1958 - La direction de la cure... - 622 - [Pour la belle bouchère] le saumon fumé, objet du désir de son amie, est tout ce qu'elle a à offrir, Freud en posant que le saumon fumé est ici substitué au caviar qu'il tient d'ailleurs pour le signifiant du désir de la patiente, nous propose le rêve comme métaphore du désir. - le désir d'avoir un désir insatisfait [en l'occurrence] - [Mais ce désir] s'il est signifié [métaphoriquement] comme insatisfait, l'est par le signifiant : caviar, en tant que le signifiant le symbolise comme inaccessible, mais que, dès lors qu'il se glisse comme désir dans le caviar, le désir du caviar est sa métonymie : rendue nécessaire par le manque à être où il se tient. / La métonymie est (...) cet effet rendu possible de ce qu'il n'est nulle signification qui ne renvoie à une autre signification, et où se produit leur plus commun dénominateur, à savoir le peu de sens (communément confondu avec l'insignifiant), (...) qui s'avère au fondement du désir, et lui confère l'accent de perversion qu'il est tentant de dénoncer dans l'hystérie présente. / Le vrai de cette apparence est que le désir est la métonymie du manque à être.

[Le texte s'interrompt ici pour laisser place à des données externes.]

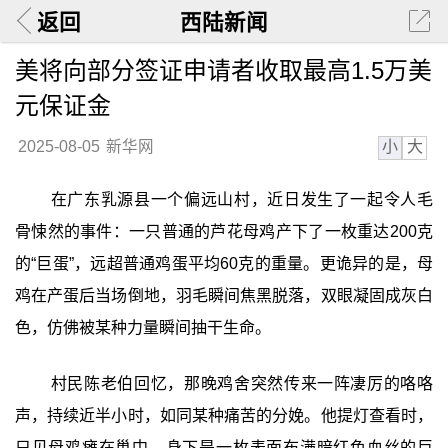
返回
西陆新闻
美将向部分签证申请者收取最高1.5万美
元保证金
小
大
2025-08-05
新华网
在广东乳源县一个偏远山村，近日发生了一起令人毛
骨悚然的事件：一只普通的芦花母鸡产下了一枚重达200克
的“巨蛋”，远超普通鸡蛋平均60克的重量。更诡异的是，母
鸡在产蛋后当场倒地，羽毛瞬间焦黑脱落，双眼凝固成灰白
色，仿佛被某种力量瞬间抽干生命。
村民陈老伯回忆，那晚鸡舍突然传来一阵凄厉的咯咯
声，持续近半小时，如同某种痛苦的分娩。他提灯查看时，
只见母鸡瘫在巢中，身下是一枚表面布满暗红色血丝的巨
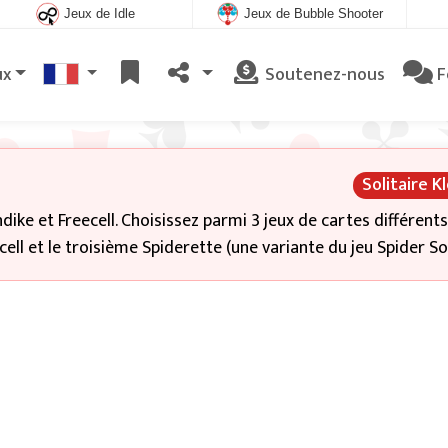
Jeux de Idle
Jeux de Bubble Shooter
ux
Soutenez-nous
F
Solitaire K
dike et Freecell. Choisissez parmi 3 jeux de cartes différents,
ell et le troisième Spiderette (une variante du jeu Spider Sol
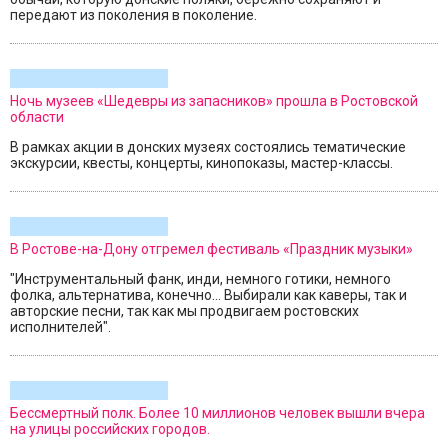
передают из поколения в поколение.
Ночь музеев «Шедевры из запасников» прошла в Ростовской
области
В рамках акции в донских музеях состоялись тематические
экскурсии, квесты, концерты, кинопоказы, мастер-классы.
В Ростове-на-Дону отгремел фестиваль «Праздник музыки»
"Инструментальный фанк, инди, немного готики, немного
фолка, альтернатива, конечно... Выбирали как каверы, так и
авторские песни, так как мы продвигаем ростовских
исполнителей".
Бессмертный полк. Более 10 миллионов человек вышли вчера
на улицы российских городов.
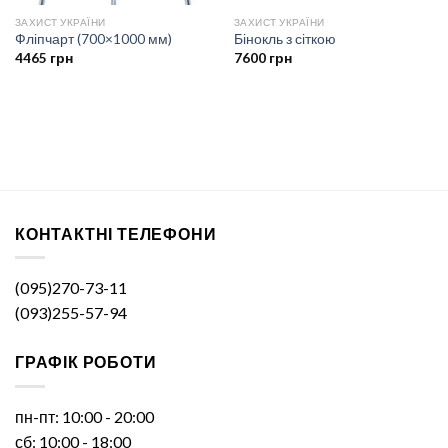
ЗАХИСТ УКРАЇНИ
ЗАХИСТ УКРАЇНИ
Фліпчарт (700×1000 мм)
Бінокль з сіткою
4465
грн
7600
грн
КОНТАКТНІ ТЕЛЕФОНИ
(095)270-73-11
(093)255-57-94
ГРАФІК РОБОТИ
пн-пт: 10:00 - 20:00
сб: 10:00 - 18:00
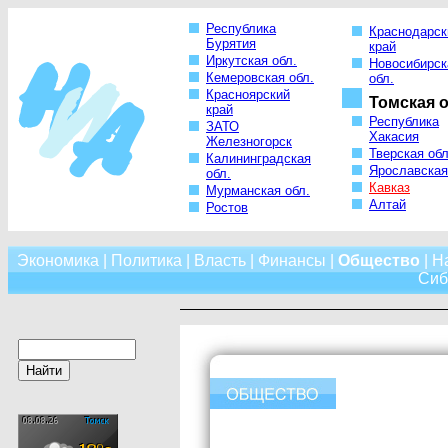
Республика
Краснодарск
Бурятия
край
Иркутская обл.
Новосибирск
Кемеровская обл.
обл.
Красноярский
Томская о
край
Республика
ЗАТО
Хакасия
Железногорск
Тверская обл
Калининградская
Ярославская
обл.
Кавказ
Мурманская обл.
Алтай
Ростов
Экономика
|
Политика
|
Власть
|
Финансы
|
Общество
|
Н
Сиб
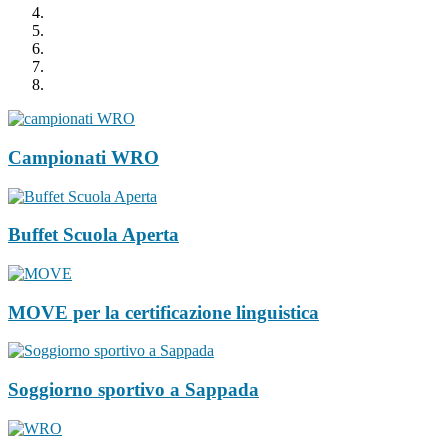
Campionati WRO
Buffet Scuola Aperta
MOVE per la certificazione linguistica
Soggiorno sportivo a Sappada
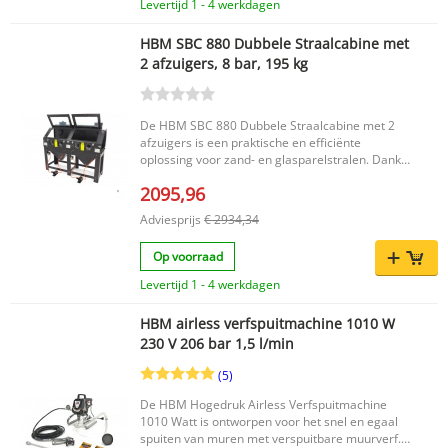
Levertijd 1 - 4 werkdagen
HBM SBC 880 Dubbele Straalcabine met
2 afzuigers, 8 bar, 195 kg
De HBM SBC 880 Dubbele Straalcabine met 2
afzuigers is een praktische en efficiënte
oplossing voor zand- en glasparelstralen. Dankzij
het dubbele ontwerp kun je met twee personen
2095,96
tegelijk aan één project werken, terwijl je zelf
comfortabel buiten de cabine blijft. De
Adviesprijs
€ 2934,34
geïntegreerde handschoenen maken het
mogelijk om het werkstuk nauwkeurig te
Op voorraad
bewerken, terwijl de twee afzuigers stof direct
afvoeren voor een helder zicht en een schonere
Levertijd 1 - 4 werkdagen
werkomgeving. Ideaal voor het verwijderen van
roest, verf en oneffenheden op metaal en
HBM airless verfspuitmachine 1010 W
andere materialen. Belangrijkste voordelen
230 V 206 bar 1,5 l/min
Geschikt voor zand- en glasparelstralen Dubbele
straalcabine: werken met twee personen tegelijk
(5)
Werken van buitenaf dankzij geïntegreerde
handschoenen Twee afzuigers voor directe
De HBM Hogedruk Airless Verfspuitmachine
stofafvoer en beter zicht Helpt bij het
1010 Watt is ontworpen voor het snel en egaal
verwijderen van roest, verf en oneffenheden
spuiten van muren met verspuitbare muurverf.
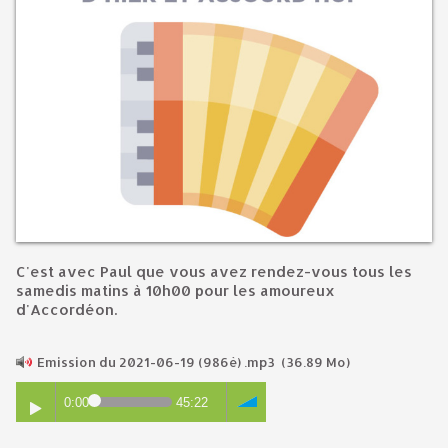
C'est avec Paul que vous avez rendez-vous tous les
samedis matins à 10h00 pour les amoureux
d'Accordéon.
Emission du 2021-06-19 (986è) .mp3
(36.89 Mo)
0:00
45:22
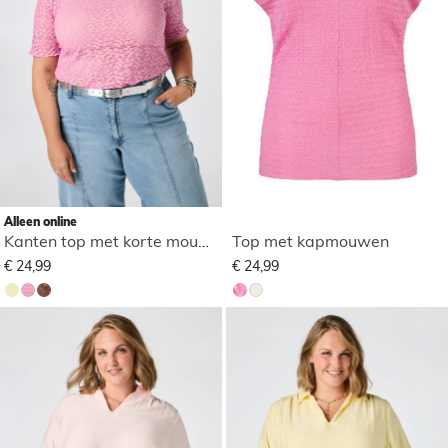
Alleen online
Kanten top met korte mouwen
Top met kapmouwen
€ 24,99
€ 24,99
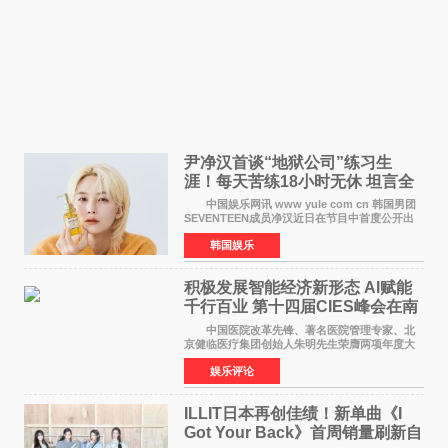
尹净汉首谈“地狱公司”练习生
涯！每天苦练18小时无休 坦言全
靠成员撑过来
中国娱乐网讯 www yule com cn 韩国男团
SEVENTEEN成员净汉近日在节目中首度公开出
道前的残酷练习生经历，并提及经纪公司Pledis
韩国娱乐
娱乐，引发广泛关注。 在8月2日播出的日本
TBS综艺节目《周
积极发展智能经济新形态 Al赋能
千行百业 第十四届CIES峰会在南
京盛大召开
中国医院改革先锋、著名医院管理专家、北
京健临医疗集团创始人朱明先生荣膺两项年度大
奖 2026年7月31日，盛夏金陵，长江之畔，
娱乐评论
以重落地·真务实·强链接为主题的2026&lsquo;人
工智能+&rsquo
ILLIT日本再创佳绩！新单曲《I
Got Your Back》首周销量刷新自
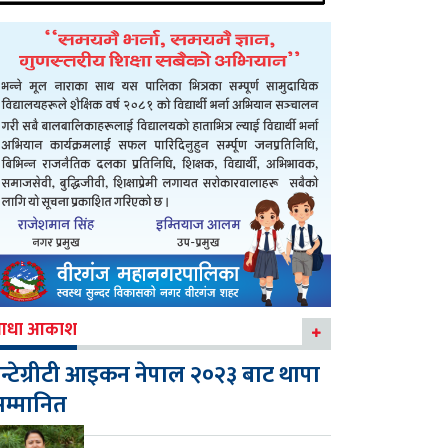
आधा आकाश
न्टेग्रीटी आइकन नेपाल २०२३ बाट थापा
म्मानित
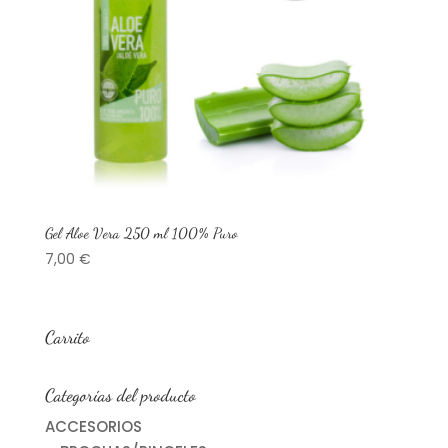
Gel Aloe Vera 250 ml 100% Puro
7,00
€
Carrito
Categorías del producto
ACCESORIOS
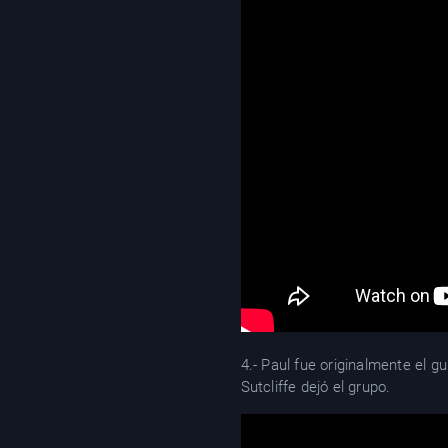
4.- Paul fue originalmente el g
Sutcliffe dejó el grupo.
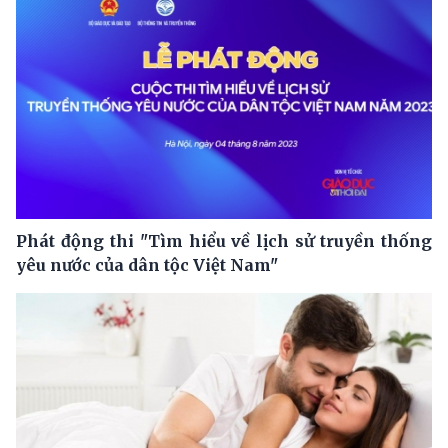
Phát động thi "Tìm hiểu về lịch sử truyền thống
yêu nước của dân tộc Việt Nam"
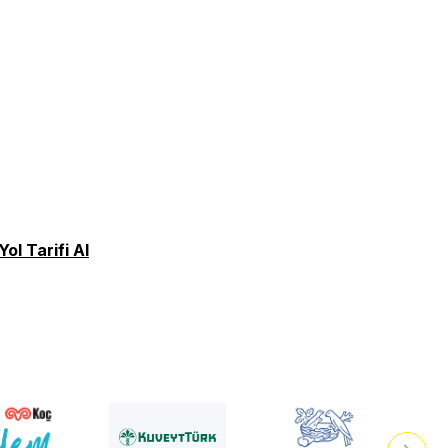
Yol Tarifi Al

1958/59 - Le désir et son interprétation - 26/11/58 - C'est pour autant que l'événement évoqué dans la mémoire est un événement récité (...) que nous pouvons parlé à ce niveau de contiguïté. [La métaphore est] un effet de substitution dans la chaîne signifiante [Ex. la cerise et la lèvre : dans la métaphore la cerise et comme une lèvre, mais ça n'empêche pas ces termes d'intervenir dans une relation de contiguïté, de récit, de métonymie donc : la cerise entre les lèvres, par ex.] Si un instant nous arrêtons cette cerise au contact de la lèvre, c'est en fonction d'un flash qui est précisément le flash du récit, où c'est la phrase [ce qui se passe : le rapport de deux êtres et non plus l'être du rapport (métaphore)], où ce sont les mots qui un instant suspendent cette cerise entre les lèvres, et c'est d'ailleurs précisément parce qu'il existe cette dimension du récit en tant qu'elle institue le flash, qu'inversement cette image en tant qu'elle est créée par la suspension du récit, devient effectivement à l'occasion un des stimulants du désir, (...) cette suspension qui prend la valeur du fantasme, qui a signification érotique dans le détour de l'acte.